Un ricordo del 4 novembre 1966
Il viaggio a Montemignaio del 3 novembre 1966 si era svolto sotto una pioggia battente che non sembrava mai finire. Dalle colline venivano giù dei magli d’acqua incredibili e la nostra più grande preoccupazione era che lo zio Rolando non venisse a pranzo da noi come promesso.
La mattina del 4, il tempo si è messo al bello ed eravamo davanti alla chiesa pronti per andare alla Messa, ma la nostra attenzione era attratta dalla collina di fronte dove enormi i castagni si muovevano slittando verso valle e una grande smotta si portò via una casa quasi fosse fatta di carte da gioco e non di solida pietra.
Non c’erano i cellulari ma dai transistor si sentivano delle notizie strane: pareva che le strade di Firenze fossero state invase dall’acqua. E fu così che il 5 mattina il mio babbo decise di tornare a casa per vedere cosa stesse succedendo. A Pontassieve la strada era interrotta e dovemmo passare da San Piero a Sieve e poi ci fermammo a mangiare dallo Zocchi a Pratolino ma lì nessuno sapeva niente più di noi di quello che stava accadendo in città.

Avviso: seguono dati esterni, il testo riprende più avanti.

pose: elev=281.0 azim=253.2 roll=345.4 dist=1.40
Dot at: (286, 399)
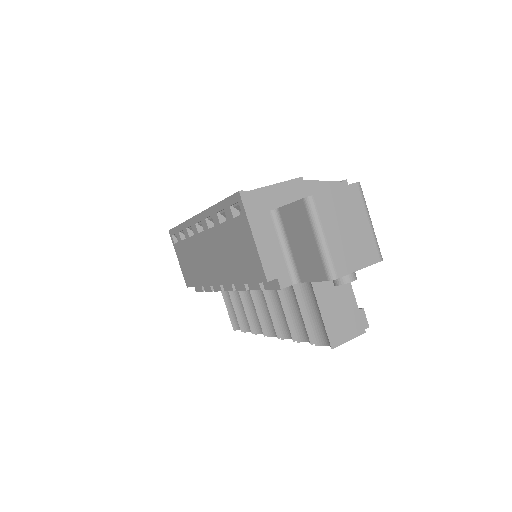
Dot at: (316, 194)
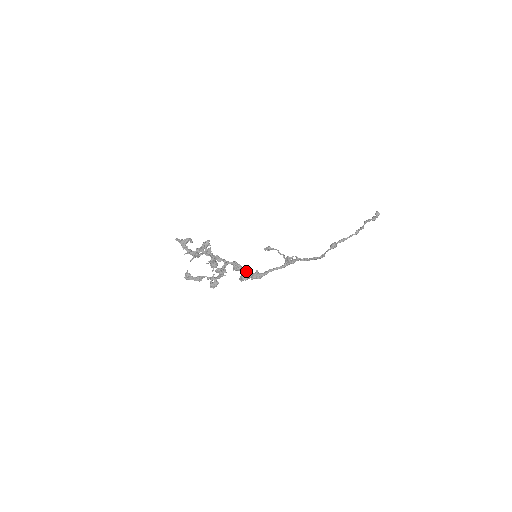
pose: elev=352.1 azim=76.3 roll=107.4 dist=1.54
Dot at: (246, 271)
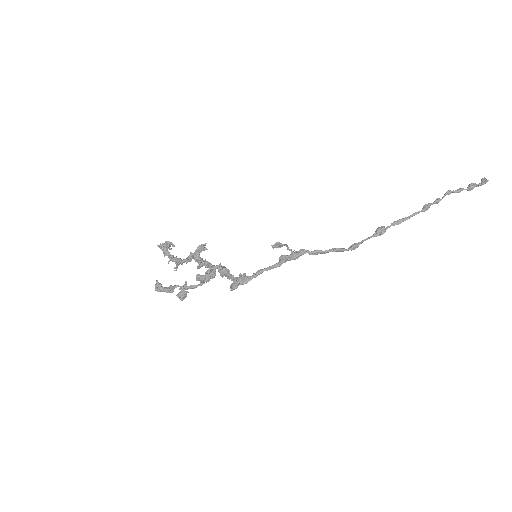
Dot at: (231, 275)
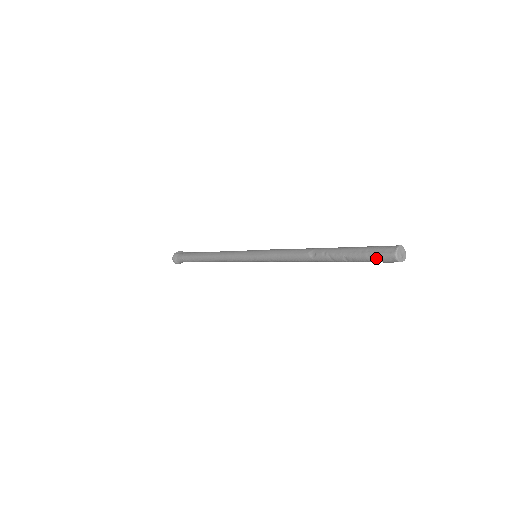
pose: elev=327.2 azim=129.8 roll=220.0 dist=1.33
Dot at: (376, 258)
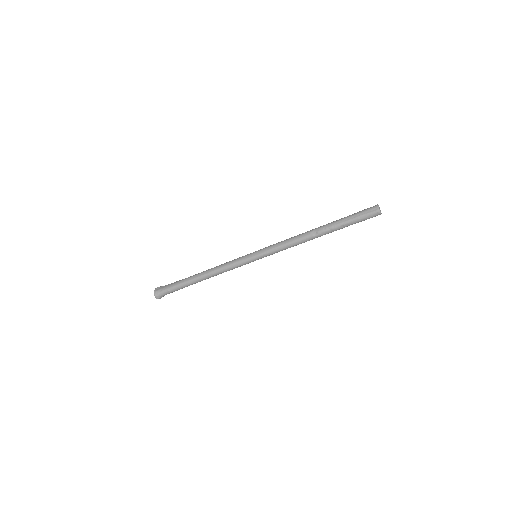
Dot at: (366, 217)
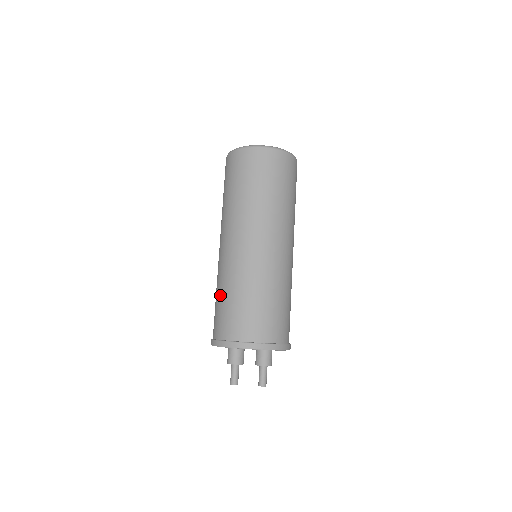
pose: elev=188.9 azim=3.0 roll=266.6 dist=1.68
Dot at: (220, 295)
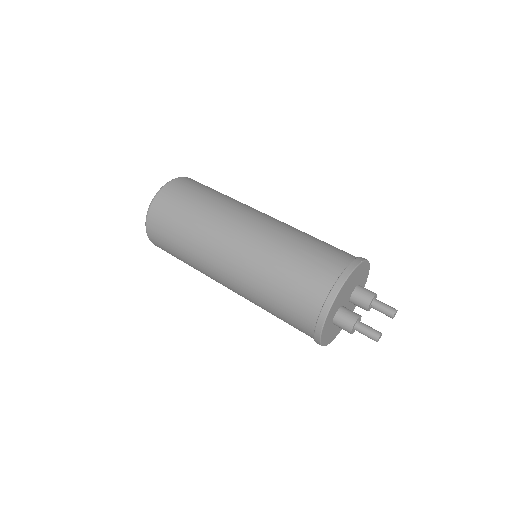
Dot at: (274, 286)
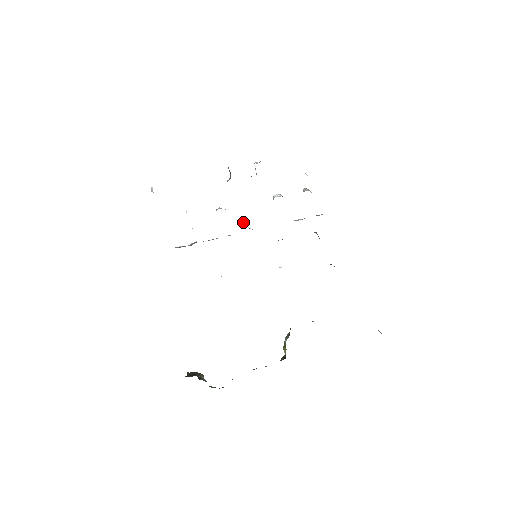
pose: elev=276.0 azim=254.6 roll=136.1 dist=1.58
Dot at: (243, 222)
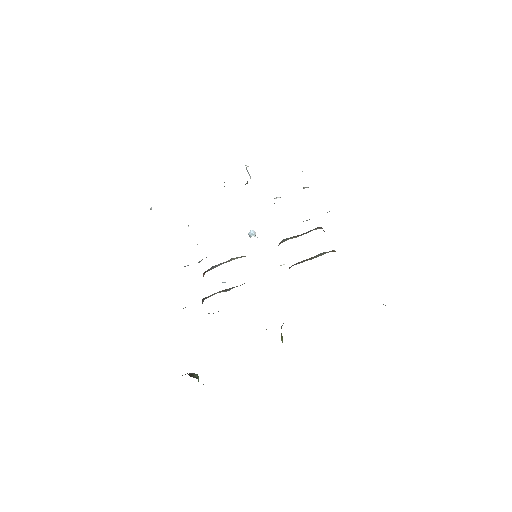
Dot at: (249, 232)
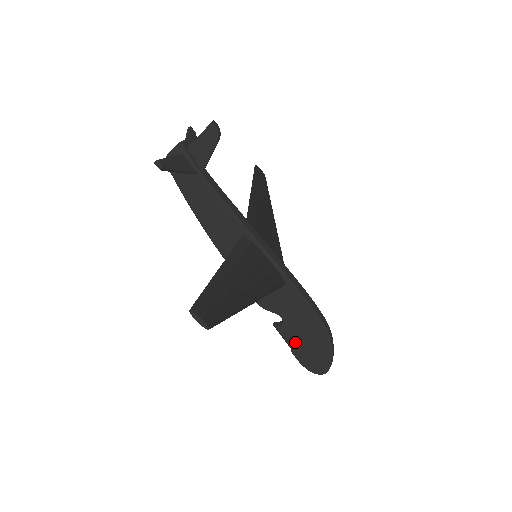
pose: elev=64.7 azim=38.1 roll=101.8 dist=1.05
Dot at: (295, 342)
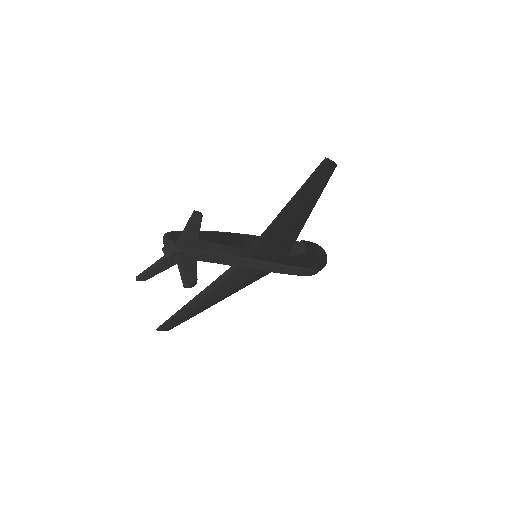
Dot at: occluded
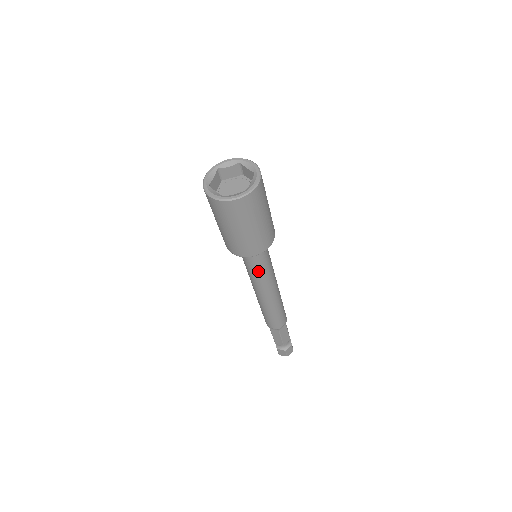
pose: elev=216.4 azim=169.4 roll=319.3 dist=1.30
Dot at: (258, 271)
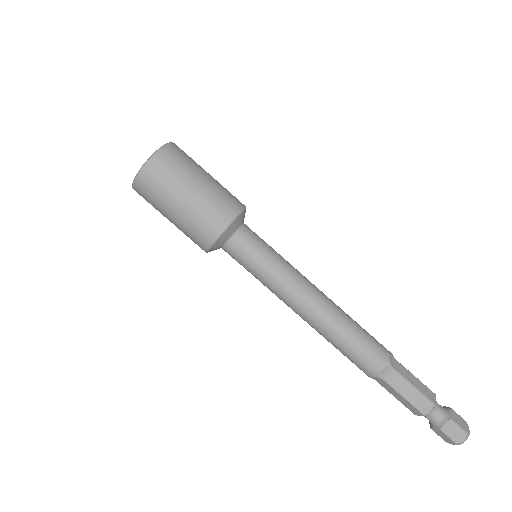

Un autobus appoggiato per ritto ad un albero nel Viale Gramsci: questa è la prima immagine dell’alluvione che ho avuto e siamo arrivati a casa in mezzo montagne di detriti, di auto accartocciate ed un fetore tremendo.
Il Genio Civile, per togliere l’acqua dal centro, la sera del 4 aveva aperto le cateratte dell’Argingrosso e mandato tutta l’acqua nella zona di Mantignano, Ugnano e San Bartolo a Cintoia e la nostra fabbrica fu l’ultimo edificio ad essere alluvionato, il 5 mattina.
I giorni successivi furono terribili: tutti gli scatoloni di giocattoli, pronti per essere spediti per il Natale erano perduti; il lavoro di mesi si era trasformato in una montagna di rifiuti lunga cinquanta metri e alta quattro.
Ma non per questo ci si arrese: gli operai lasciavano la casa piena d’acqua per venire a recuperare e riparare le macchine da stampaggio; da Milano ci inviarono dei tecnici per aiutarci a ricominciare e la Montedison ci dette la materia plastica pagabile quando ne avremmo avuto la possibilità.
A distanza di tanti anni ancora mi sembra impossibile come dopo una settimana si stesse lavorando a pieno regime per recuperare il possibile e far fronte perlomeno una parte degli ordini.
Tutto sommato in famiglia non ce la cavammo male, infondo non ci mancava niente, tanto è vero quando un giorno mi feci dare da un camion dell’esercito del cibo da portare a casa, il mio babbo mi impose di riportarlo indietro perché c’era chi aveva molto più bisogno di noi.